EXERCÍCIO 1 - Reescreva em forma de lista o parágrafo do texto sobre ética da I.A na preservação audiovisual que começa com "A superficialidade dos comentários", mantendo seus fatos principais.
EXERCÍCIO 2 - Retome o texto sobre ética da I.A na preservação audiovisual, prosseguindo a partir da última frase apresentada.

A superficialidade dos comentários acerca da ética envolvida na aplicação da I.A na preservação audiovisual foi amplamente sanada no debate que contou com a presença de Marcos Alves Souza – Secretário de Direitos autorais e intelectuais do Ministério da Cultura, Paulo Barcellos – CEO da produtora O2 Filmes, Renan Porto – head Acervo Globo/ gerente de tecnologia.
Inicialmente, Marcos Alves Souza falou sobre questões particulares do Direito autoral, patrimonial e moral. Citando o Art.24 da Lei de Direitos Autorais:
Art. 24. São direitos morais do autor:
I – o de reivindicar, a qualquer tempo, a autoria da obra;
II – o de ter seu nome, pseudônimo ou sinal convencional indicado ou anunciado, como sendo o do autor, na utilização de sua obra;
III – o de conservar a obra inédita;
IV – o de assegurar a integridade da obra, opondo-se a quaisquer modificações ou à prática de atos que, de qualquer forma, possam prejudicá-la ou atingi-lo, como autor, em sua reputação ou honra;
V – o de modificar a obra, antes ou depois de utilizada;
VI – o de retirar de circulação a obra ou de suspender qualquer forma de utilização já autorizada, quando a circulação ou utilização implicarem afronta à sua reputação e imagem;
VII – o de ter acesso a exemplar único e raro da obra, quando se encontre legitimamente em poder de outrem, para o fim de, por meio de processo fotográfico ou assemelhado, ou audiovisual, preservar sua memória, de forma que cause o menor inconveniente possível a seu detentor, que, em todo caso, será indenizado de qualquer dano ou prejuízo que lhe seja causado
A partir da garantia dos direitos morais, como pensar a questão da inteligência artificial no contexto de preservação de direitos e obras audiovisuais? Ou a pergunta que Marcos já antecipou: A.I comete plágio?

DADOS FORNECIDOS -
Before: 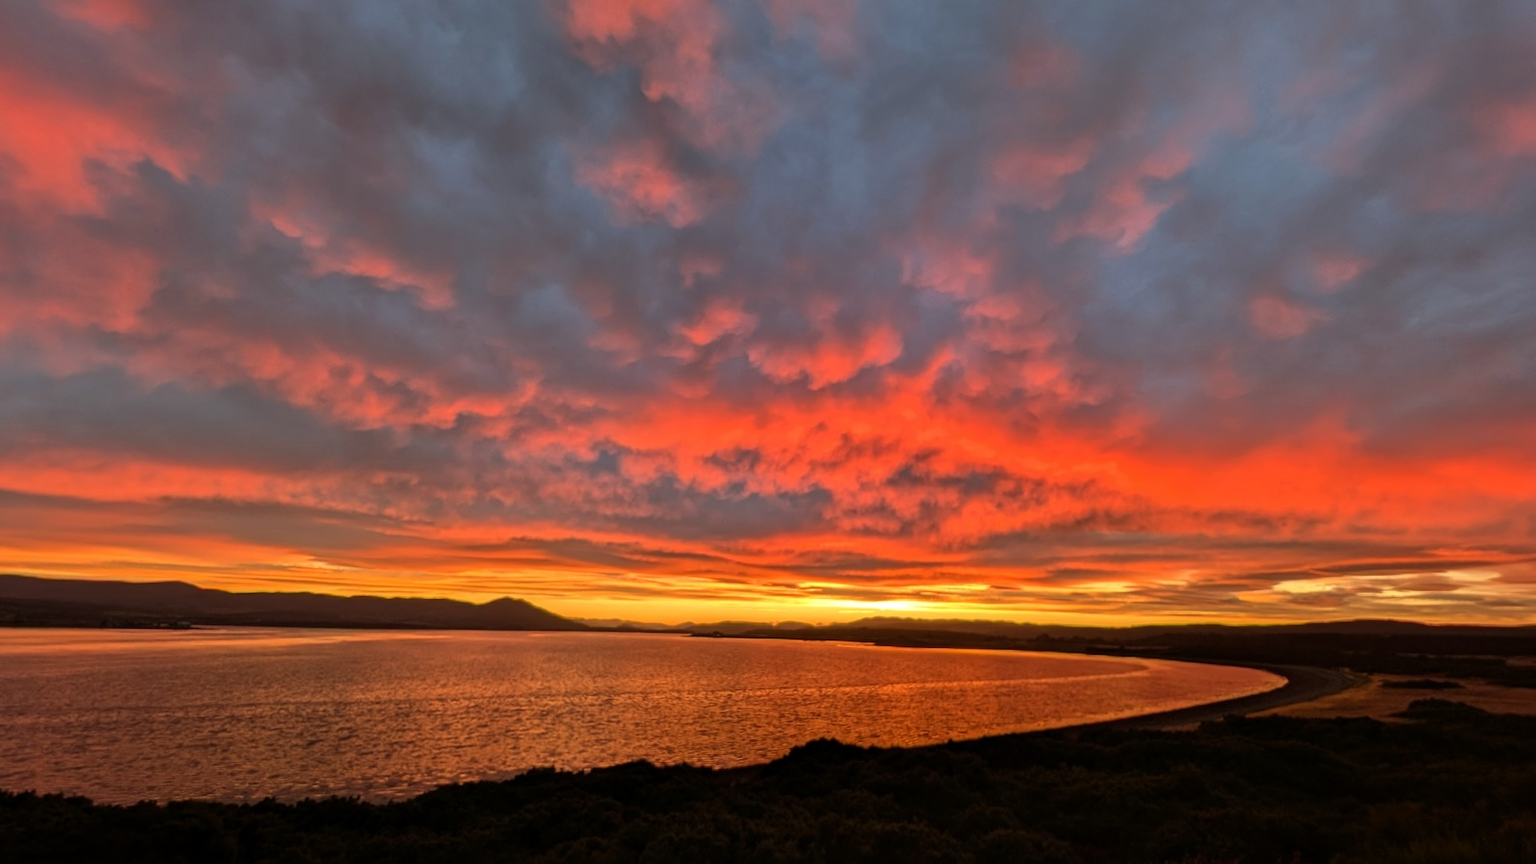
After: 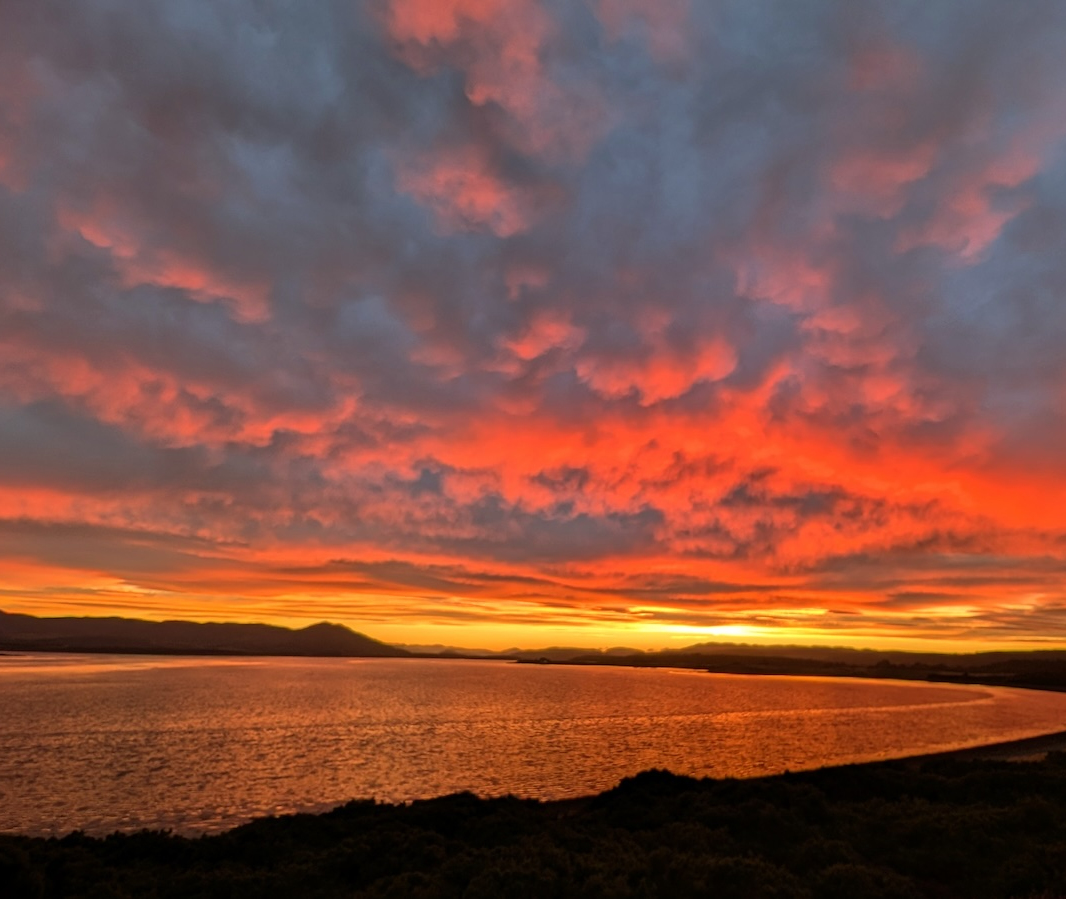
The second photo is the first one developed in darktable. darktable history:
crop and rotate: left 12.705%, right 20.637%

RESULTADO DO EXERCÍCIO 1 -
- A superficialidade dos comentários sobre a ética na aplicação da I.A na preservação audiovisual foi amplamente sanada em um debate.
- Participantes do debate:
  - Marcos Alves Souza, Secretário de Direitos autorais e intelectuais do Ministério da Cultura;
  - Paulo Barcellos, CEO da produtora O2 Filmes;
  - Renan Porto, head do Acervo Globo/gerente de tecnologia.

RESULTADO DO EXERCÍCIO 2 -
Essas perguntas não possuem uma resposta definitiva, mas são caminhos para pensar como entender o papel da inteligência artificial na produção e preservação audiovisual.
Foi interessante Renan prosseguir a partir da exposição de Marcos, já que a Globo possui um arquivo “estratosférico”, onde ele afirma ter o equivalente a 18km de fitas empilhadas horizontalmente (caso fosse possível), em seguida apresentou um vídeo institucional, que apresenta como funciona a organização do acervo da Globo e como a inteligência artificial pode ajudar nesse processo, desde facilitar a pesquisa por determinadas imagens, até a indexação automática dos arquivos audiovisuais.
Por fim, Paulo traçou uma breve história recente da I.A, traçando 2017 como um ano paradigmático, onde a Google reproduziu a forma de leitura humana para uma I.A, permitindo a formulação de contexto. E comentou sobre o ChatGPT 3, que surge dessa mudança paradigmática e outras formas de utilização da I.A, desde a geração de imagens até o exaustivo trabalho de conseguir trabalhar com diretrizes minuciosas na geração dessas imagens.
A polêmica aconteceu no fim de sua exposição, onde comentou sobre a restauração de Cidade de Deus e a necessidade de ter acesso ao negativo do filme é debater mudanças na cor, no som e em cenas completas do filme, como a possibilidade de “adicionar quatro buracos de bala na parede, já que não cena aparece apenas um e são cinco disparos efetivados”. Ou mesmo, modificar o som do filme, pois todas as armas do filme possuem o som de um revólver.
Certamente os representantes da preservação não gostaram dessa possibilidade levantada e o debate encerrou com pessoas questionando as drásticas interferências dessa restauração e como isso transforma a obra “Cidade de Deus” em outro filme, com uma diferente autoria.
Talvez devesse haver uma lei de garantia para esse tipo de processo também. É uma necessidade urgente se debater não apenas a I.A, mas os limites dessa “preservação ” que sobrepõe a autoria do autor original.